You appear to be performing test based on some observations I made in my last post. I questioned if what I was seeing prior to the similarity testing was what was expected such as duplication of the short description and/or a missing short description and a populated extended description. Is there another bug to be found before attempting to compensate elsewhere?
You may be making assumptions about the format of the EPG data based only on UK over the air collection and maybe not valid if the EPG data is collected in a different way – from the Internet. Other sources of EPG may have more data.
Perhaps its better to establish if missing description data is a bug that needs to be fixed and/or is duplication in all cases expected when data is obtained in a specific way[1].
The danger of using one example of a problem EPG description, as you say, is that you can miss the bigger picture. In the UK identical programs/repeats may have a slightly different EPG description. For instance the broadcaster may include a marker for a subtitle or signed for the deaf on one showing but not the next. Other non-UK broadcasters may add other such data on certain showings.
You have already indicated that different platforms (for instance Freeview and Freesat) may have different EPGs for the same programs and many people have both terrestrial and satellite tuners and may have recorded a series on one service and for further broadcast on another service, and want the checking to consider already recorded episodes. I personally haven’t seen too much of a difference between the bulk wording between the UK services but have seen it in the Series/Episode part. Does [S1, Ep02] = S1, Ep2 or does [S1, Ep02] = S1, Ep 2/8 or does [HD] = Also in HD?
Giving any preference to equality checking rather than similarity checking may result in many more unwanted repeats than with the current code.
I’m not sure how easily it would be to check your new code was creating better results than the existing code? First you would have to have a large data base of EPG data (perhaps excluding the example of the problem EPG description described in this thread) and run it through the existing similarity checking. Then perform the same test with the same data through your new code. If the results are very similar you may conclude that may not have broken anything (for UK based EPG data that is obtained over the air). If there are difference you need to establish why because in general the exiting code does work in 99+% of cases (at least for me, where my settings may differ from other users).
I don’t know the answer so some, questions...
Is equality checking in the revised code case dependant? (is new the same as NEW?)
You indicate some of the testing is UK dependant (test for New) but what if the EPG string also contain “foreign” characters such as those with umlauts or similar characters in other languages? Would your new code break under these circumstances?

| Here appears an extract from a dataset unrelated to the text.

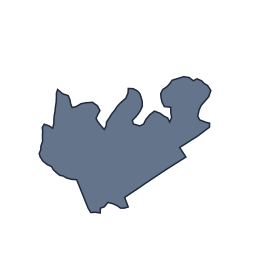 Arvoredo, Santa Catarina, Brazil (orthographic projection), rotated 60°
{"feature_id": "56859067B69184854266350", "entity_name": "Arvoredo", "entity_type": "district", "adm_level": 2, "iso_a3": "BRA", "parent_name": "Brazil", "parent_adm1": "Santa Catarina", "projection": "orthographic", "projection_center": [-52.454, -27.062], "detail": "fine", "context": "isolated", "style": "filled", "palette": "slate", "viewbox_px": 256, "rotation_deg": 60, "n_neighbors": 0, "source": "geoboundaries", "source_scale": "gbopen_adm2", "svg_char_len": 1602}
<svg xmlns="http://www.w3.org/2000/svg" viewBox="0 0 256 256"><g transform="rotate(60 128 128)"><path d="M164.6,54.9L162.1,57.6L156.8,61.9L152.6,61.7L147.9,57.4L145.0,53.3L142.9,47.1L141.2,42.4L136.9,37.5L130.8,37.9L127.9,39.7L123.9,40.7L119.9,43.6L119.8,47.8L114.9,49.8L111.4,54.1L110.0,60.3L108.7,65.9L110.6,70.0L111.7,73.5L112.1,78.8L114.6,82.5L118.4,84.3L122.7,85.6L127.6,85.8L131.4,80.6L136.2,83.3L140.8,85.0L143.6,88.9L139.1,88.7L136.1,90.7L131.1,93.0L126.6,96.7L127.4,102.5L129.5,108.2L132.4,112.5L132.1,116.7L127.2,121.4L123.6,120.4L122.3,116.0L120.9,112.1L119.0,108.4L116.4,104.8L112.1,102.4L107.5,101.2L104.0,100.6L100.2,101.5L96.5,103.9L93.9,108.0L97.6,110.4L101.1,115.0L102.4,121.7L103.9,126.5L105.9,130.4L107.5,134.6L109.9,139.2L112.1,143.6L115.4,146.0L117.4,149.3L111.9,150.4L107.2,151.0L103.6,150.8L101.4,147.7L98.9,143.6L93.4,143.4L87.9,146.0L85.2,151.6L83.5,156.5L83.5,162.1L82.4,166.1L78.5,165.6L74.7,164.2L70.1,163.6L65.6,167.5L59.5,169.7L62.1,172.6L65.7,174.7L69.9,177.4L73.3,180.2L77.1,182.9L80.4,185.7L83.7,188.0L87.0,189.9L90.5,193.4L86.6,195.4L82.8,198.6L84.8,202.1L88.0,203.4L91.5,205.7L96.8,208.6L100.2,212.5L103.2,214.4L105.7,217.7L109.2,218.5L113.9,218.3L119.2,216.3L123.2,213.5L126.9,213.5L130.8,212.3L134.9,210.7L137.3,208.0L140.6,206.2L144.3,202.5L147.1,198.3L177.4,202.6L182.6,202.5L184.7,198.3L187.7,194.6L183.7,192.0L184.4,187.8L182.4,182.7L185.9,179.0L189.7,176.3L193.7,174.5L195.6,171.1L196.5,167.3L186.4,165.6L185.2,147.5L184.7,141.7L183.0,115.0L182.1,92.4L170.7,93.0L169.8,71.8L168.0,57.0L164.6,54.9Z" fill="#64748b" stroke="#1e293b" stroke-width="1.5"/></g></svg>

If you replace punctuation and spaces etc. with, say, an underscore and the two identically worded description with the same series/episode ended up being 1 character length different because one had an additional space would your equality testing fail?
[1]
In the grid EPG view occasionally when scrolling through the programs a certain program will have no description whereas those adjacent to it will have a description. However, if leaving the EPG view and then going immediately back in the program with the missing description now has it, Possibly because on entering the EPG for the first time it wasn’t read correctly and on the second time it was a refreshed read. [Wild Speculation] Maybe the first time around the information for that program was being updated over the air and so “busy” and not accessible for both reading and writing. Could the reason for the missing data in the EPG view be what is being seen with the missing description data prior to the similarity checking?